Marina ladeó la cabeza, su sonrisa ensanchándose mientras observaba la reacción de Ana. En su mente, las palabras eran un murmullo satisfecho: Ella no tiene idea… Ana, atrapada en la mirada de Marina, sintió un escalofrío. Había algo en la seguridad de esa mujer, en la forma en que sus ojos brillaban con un conocimiento que Ana no poseía, que la hacía parecer invencible. Como si Marina supiera exactamente cómo clavar la duda en su corazón.

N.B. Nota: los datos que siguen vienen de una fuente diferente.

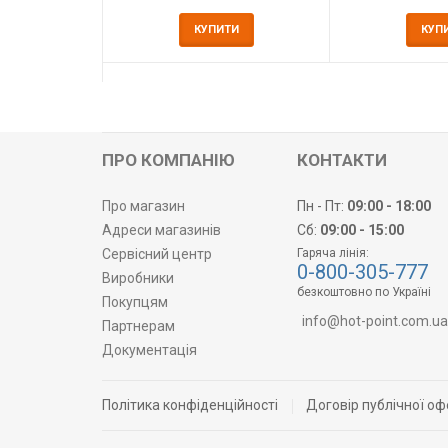
КУПИТИ
КУП
ПРО КОМПАНІЮ
КОНТАКТИ
Про магазин
Пн - Пт:
09:00 - 18:00
Адреси магазинів
Сб:
09:00 - 15:00
Сервісний центр
Гаряча лінія:
0-800-305-777
Виробники
безкоштовно по Україні
Покупцям
info@hot-point.com.ua
Партнерам
Документація
Політика конфіденційності
Договір публічної оф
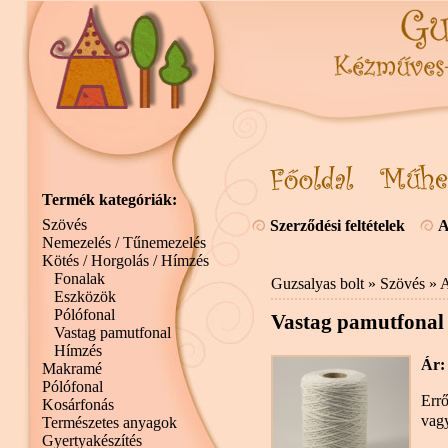
Termék kategóriák:
Szövés
Szerződési feltételek
A
Nemezelés / Tűnemezelés
Kötés / Horgolás / Hímzés
Fonalak
Guzsalyas bolt
»
Szövés
»
A
Eszközök
Pólófonal
Vastag pamutfonal 
Vastag pamutfonal
Hímzés
Ár:
Makramé
Pólófonal
Errő
Kosárfonás
vagy
Természetes anyagok
Gyertyakészítés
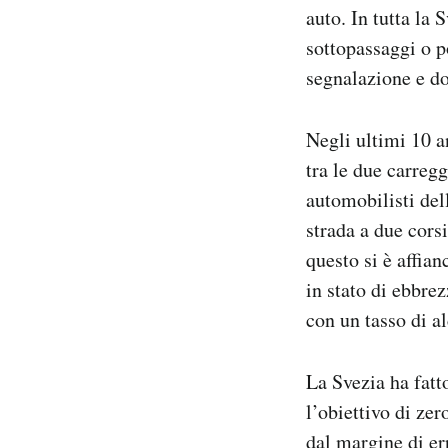
auto. In tutta la 
sottopassaggi o po
segnalazione e dos
Negli ultimi 10 a
tra le due carregg
automobilisti del
strada a due cors
questo si è affia
in stato di ebbre
con un tasso di a
La Svezia ha fatt
l’obiettivo di ze
dal margine di er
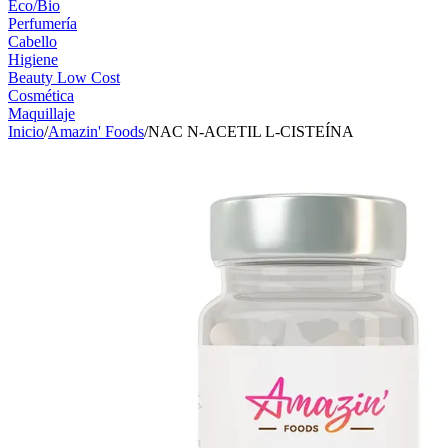
Eco/Bio
Perfumería
Cabello
Higiene
Beauty Low Cost
Cosmética
Maquillaje
Inicio
/
Amazin' Foods
/
NAC N-ACETIL L-CISTEÍNA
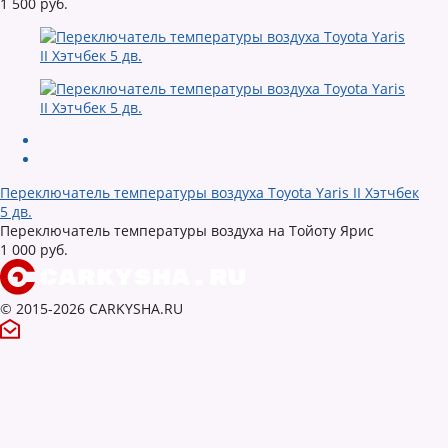
1 500 руб.
Переключатель температуры воздуха Toyota Yaris II Хэтчбек
5 дв.
Переключатель температуры воздуха на Тойоту Ярис
1 000 руб.
© 2015-2026 CARKYSHA.RU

Ana apretó los puños, su mente dando tumbos. ¿Es eso lo que ella hace? pensó, imaginando a Marina entregándose al placer sin reservas, movida por el simple gusto de la conquista. Pero antes de que pudiera responder, Marina remató, su voz baja y cargada de una dulzura falsa.
—Es un asesino, cariño —dijo, dejando que las palabras colgaran en el aire como un veneno lento—. Es emocionante… para las chicas buenas, ¿no es así?
Ana parpadeó, su confusión transformándose en una tormenta interna. ¿Un asesino? La palabra se clavó en su pecho, afilada y fría. Volteó a mirar a Alberto, que seguía riendo con Jesús y Chen, su rostro iluminado por una alegría que ahora parecía sospechosa. ¿Estaban planeando algo? ¿Algo oscuro, como Marina insinuaba? La imagen de Alberto, con su sonrisa torcida y sus manos seguras, se mezcló con la idea de un hombre capaz de algo terrible. ¿Un asesino? pensó, su corazón acelerándose. Oh, Dios mío. ¿Qué estoy haciendo aquí?
Marina, observando el torbellino en los ojos de Ana, dejó que una sonrisa satisfecha curvara sus labios. Había plantado la semilla, y el caos que crecía en la mente de Ana era exactamente lo que buscaba.